Dear EarthTalk: Since Obama took office, have any new incentives been put in place for homeowners looking to increase energy efficiency and reduce the overall environmental footprints of their homes?
In fact, yes. Homeowners can get up to $1,500 back from the federal government for any number of energy efficiency upgrades at home. If you upgrade to energy efficient insulation, windows, doors, heating, air conditioning or water heaters between January 1, 2009 and December 31, 2010, you are eligible for a tax credits of up to 30 percent of product costs.
The credit is capped at $1,500 combined; meaning it only applies to $5,000 in total costs. More details are available at the website of the Tax Incentives Assistance Project, a coalition of public interest nonprofit groups, government agencies and other organizations focused on energy efficiency.

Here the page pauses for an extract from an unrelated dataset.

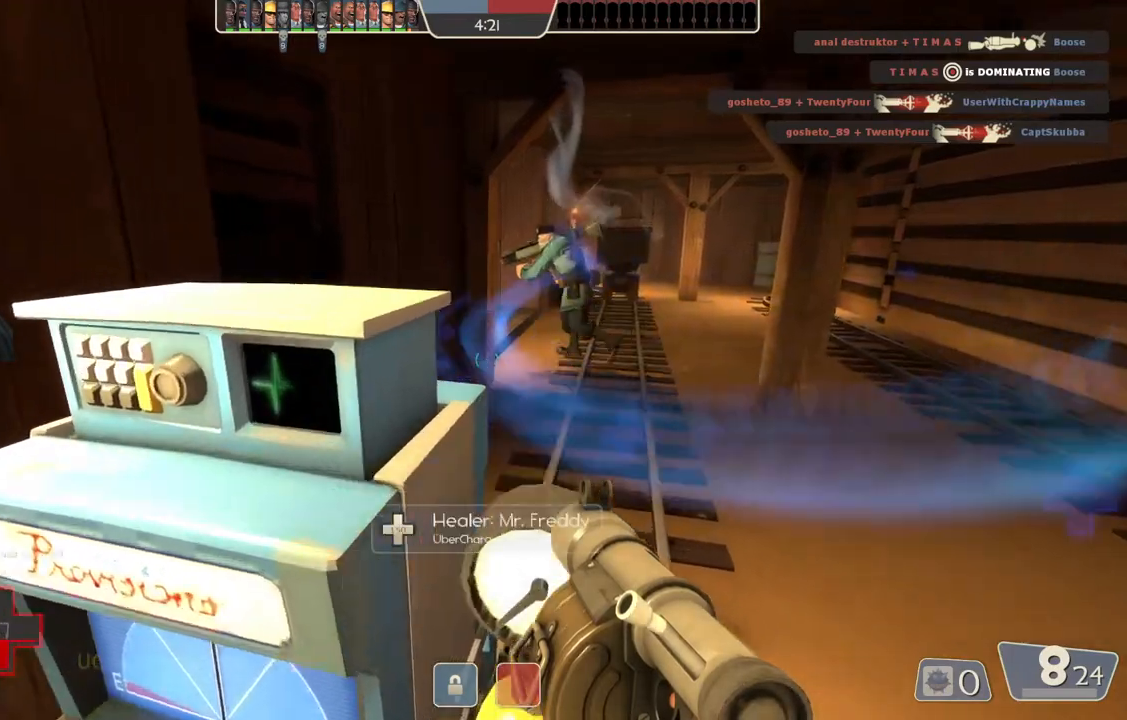
{"buttons": [], "left_stick": "center", "right_stick": "center", "events": []}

Of course, the Obama administration is also thinking long term, and would like to leave its mark in furthering efforts to wean ourselves off foreign oil and increase our production and use of homegrown clean renewable energy. In light of such priorities, tax credits are also available for 30 percent of the cost – with no upper limit – on the installation of renewable energy equipment at home, such as geothermal heat pumps, solar panels, solar hot water heaters, small wind energy systems and fuel cells.

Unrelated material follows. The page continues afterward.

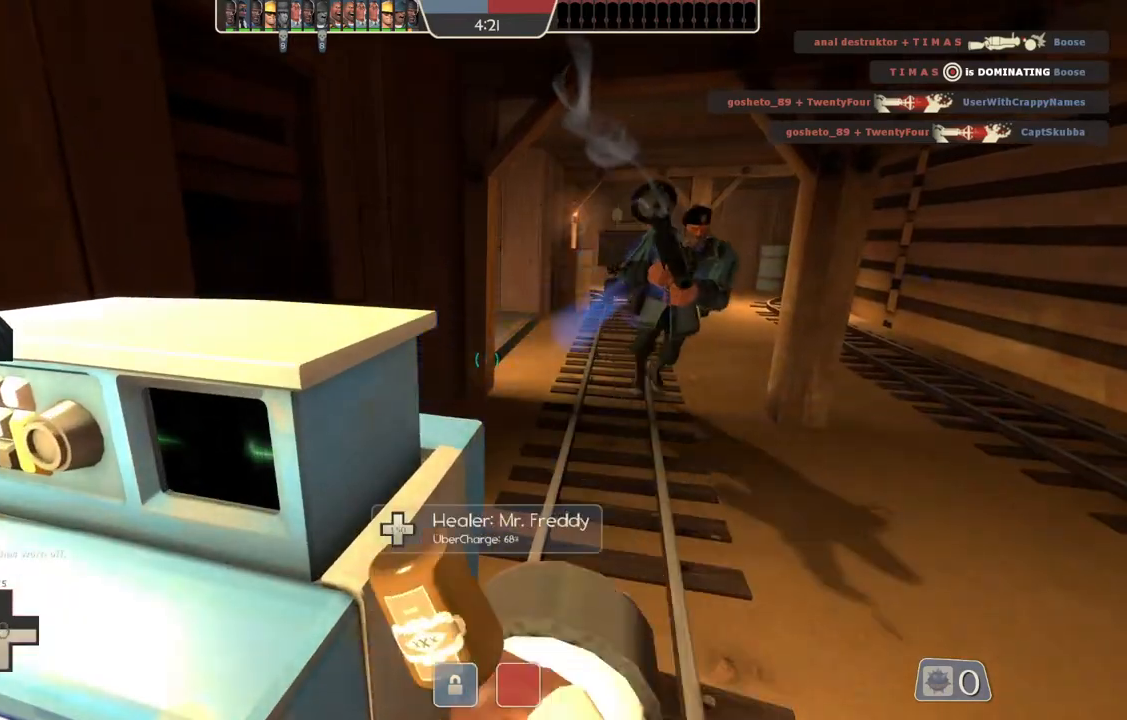
{"buttons": [], "left_stick": "center", "right_stick": "center", "events": []}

Homeowners won’t get the money back when they initially pay for equipment or upgrades, but they can add the credit amount to their overall tax refund, or deduct it from what they owe, when filing their federal income tax forms at the end of the year. Unlike tax deductions, which merely lower the total amount of taxable income, tax credits reduce dollar-for-dollar the amount of tax owed.

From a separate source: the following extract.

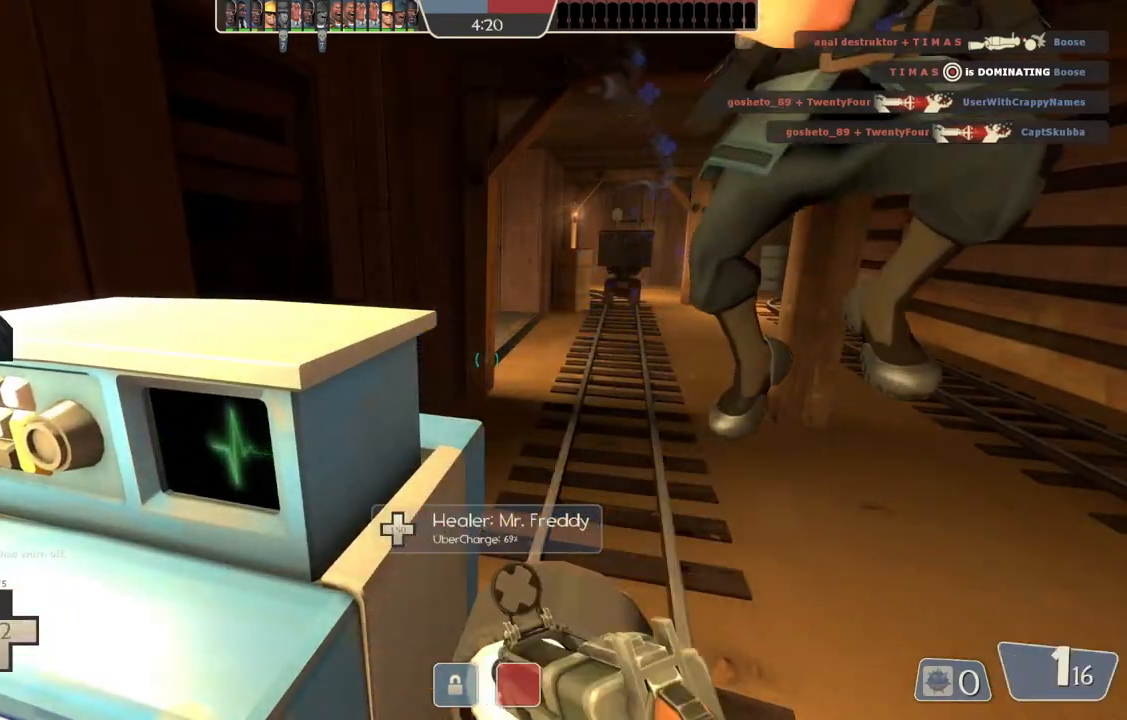
{"buttons": [], "left_stick": "center", "right_stick": "center", "events": []}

Homeowners should know that they can also get federally backed mortgages to pay for a variety of energy efficiency measures, including renewable energy technologies, on their new or existing homes. The federal government supports these loans by insuring them through the Federal Housing Authority or Veterans Affairs programs, allowing borrowers who might otherwise not qualify to pursue upgrades, and securing lending institutions against loan default.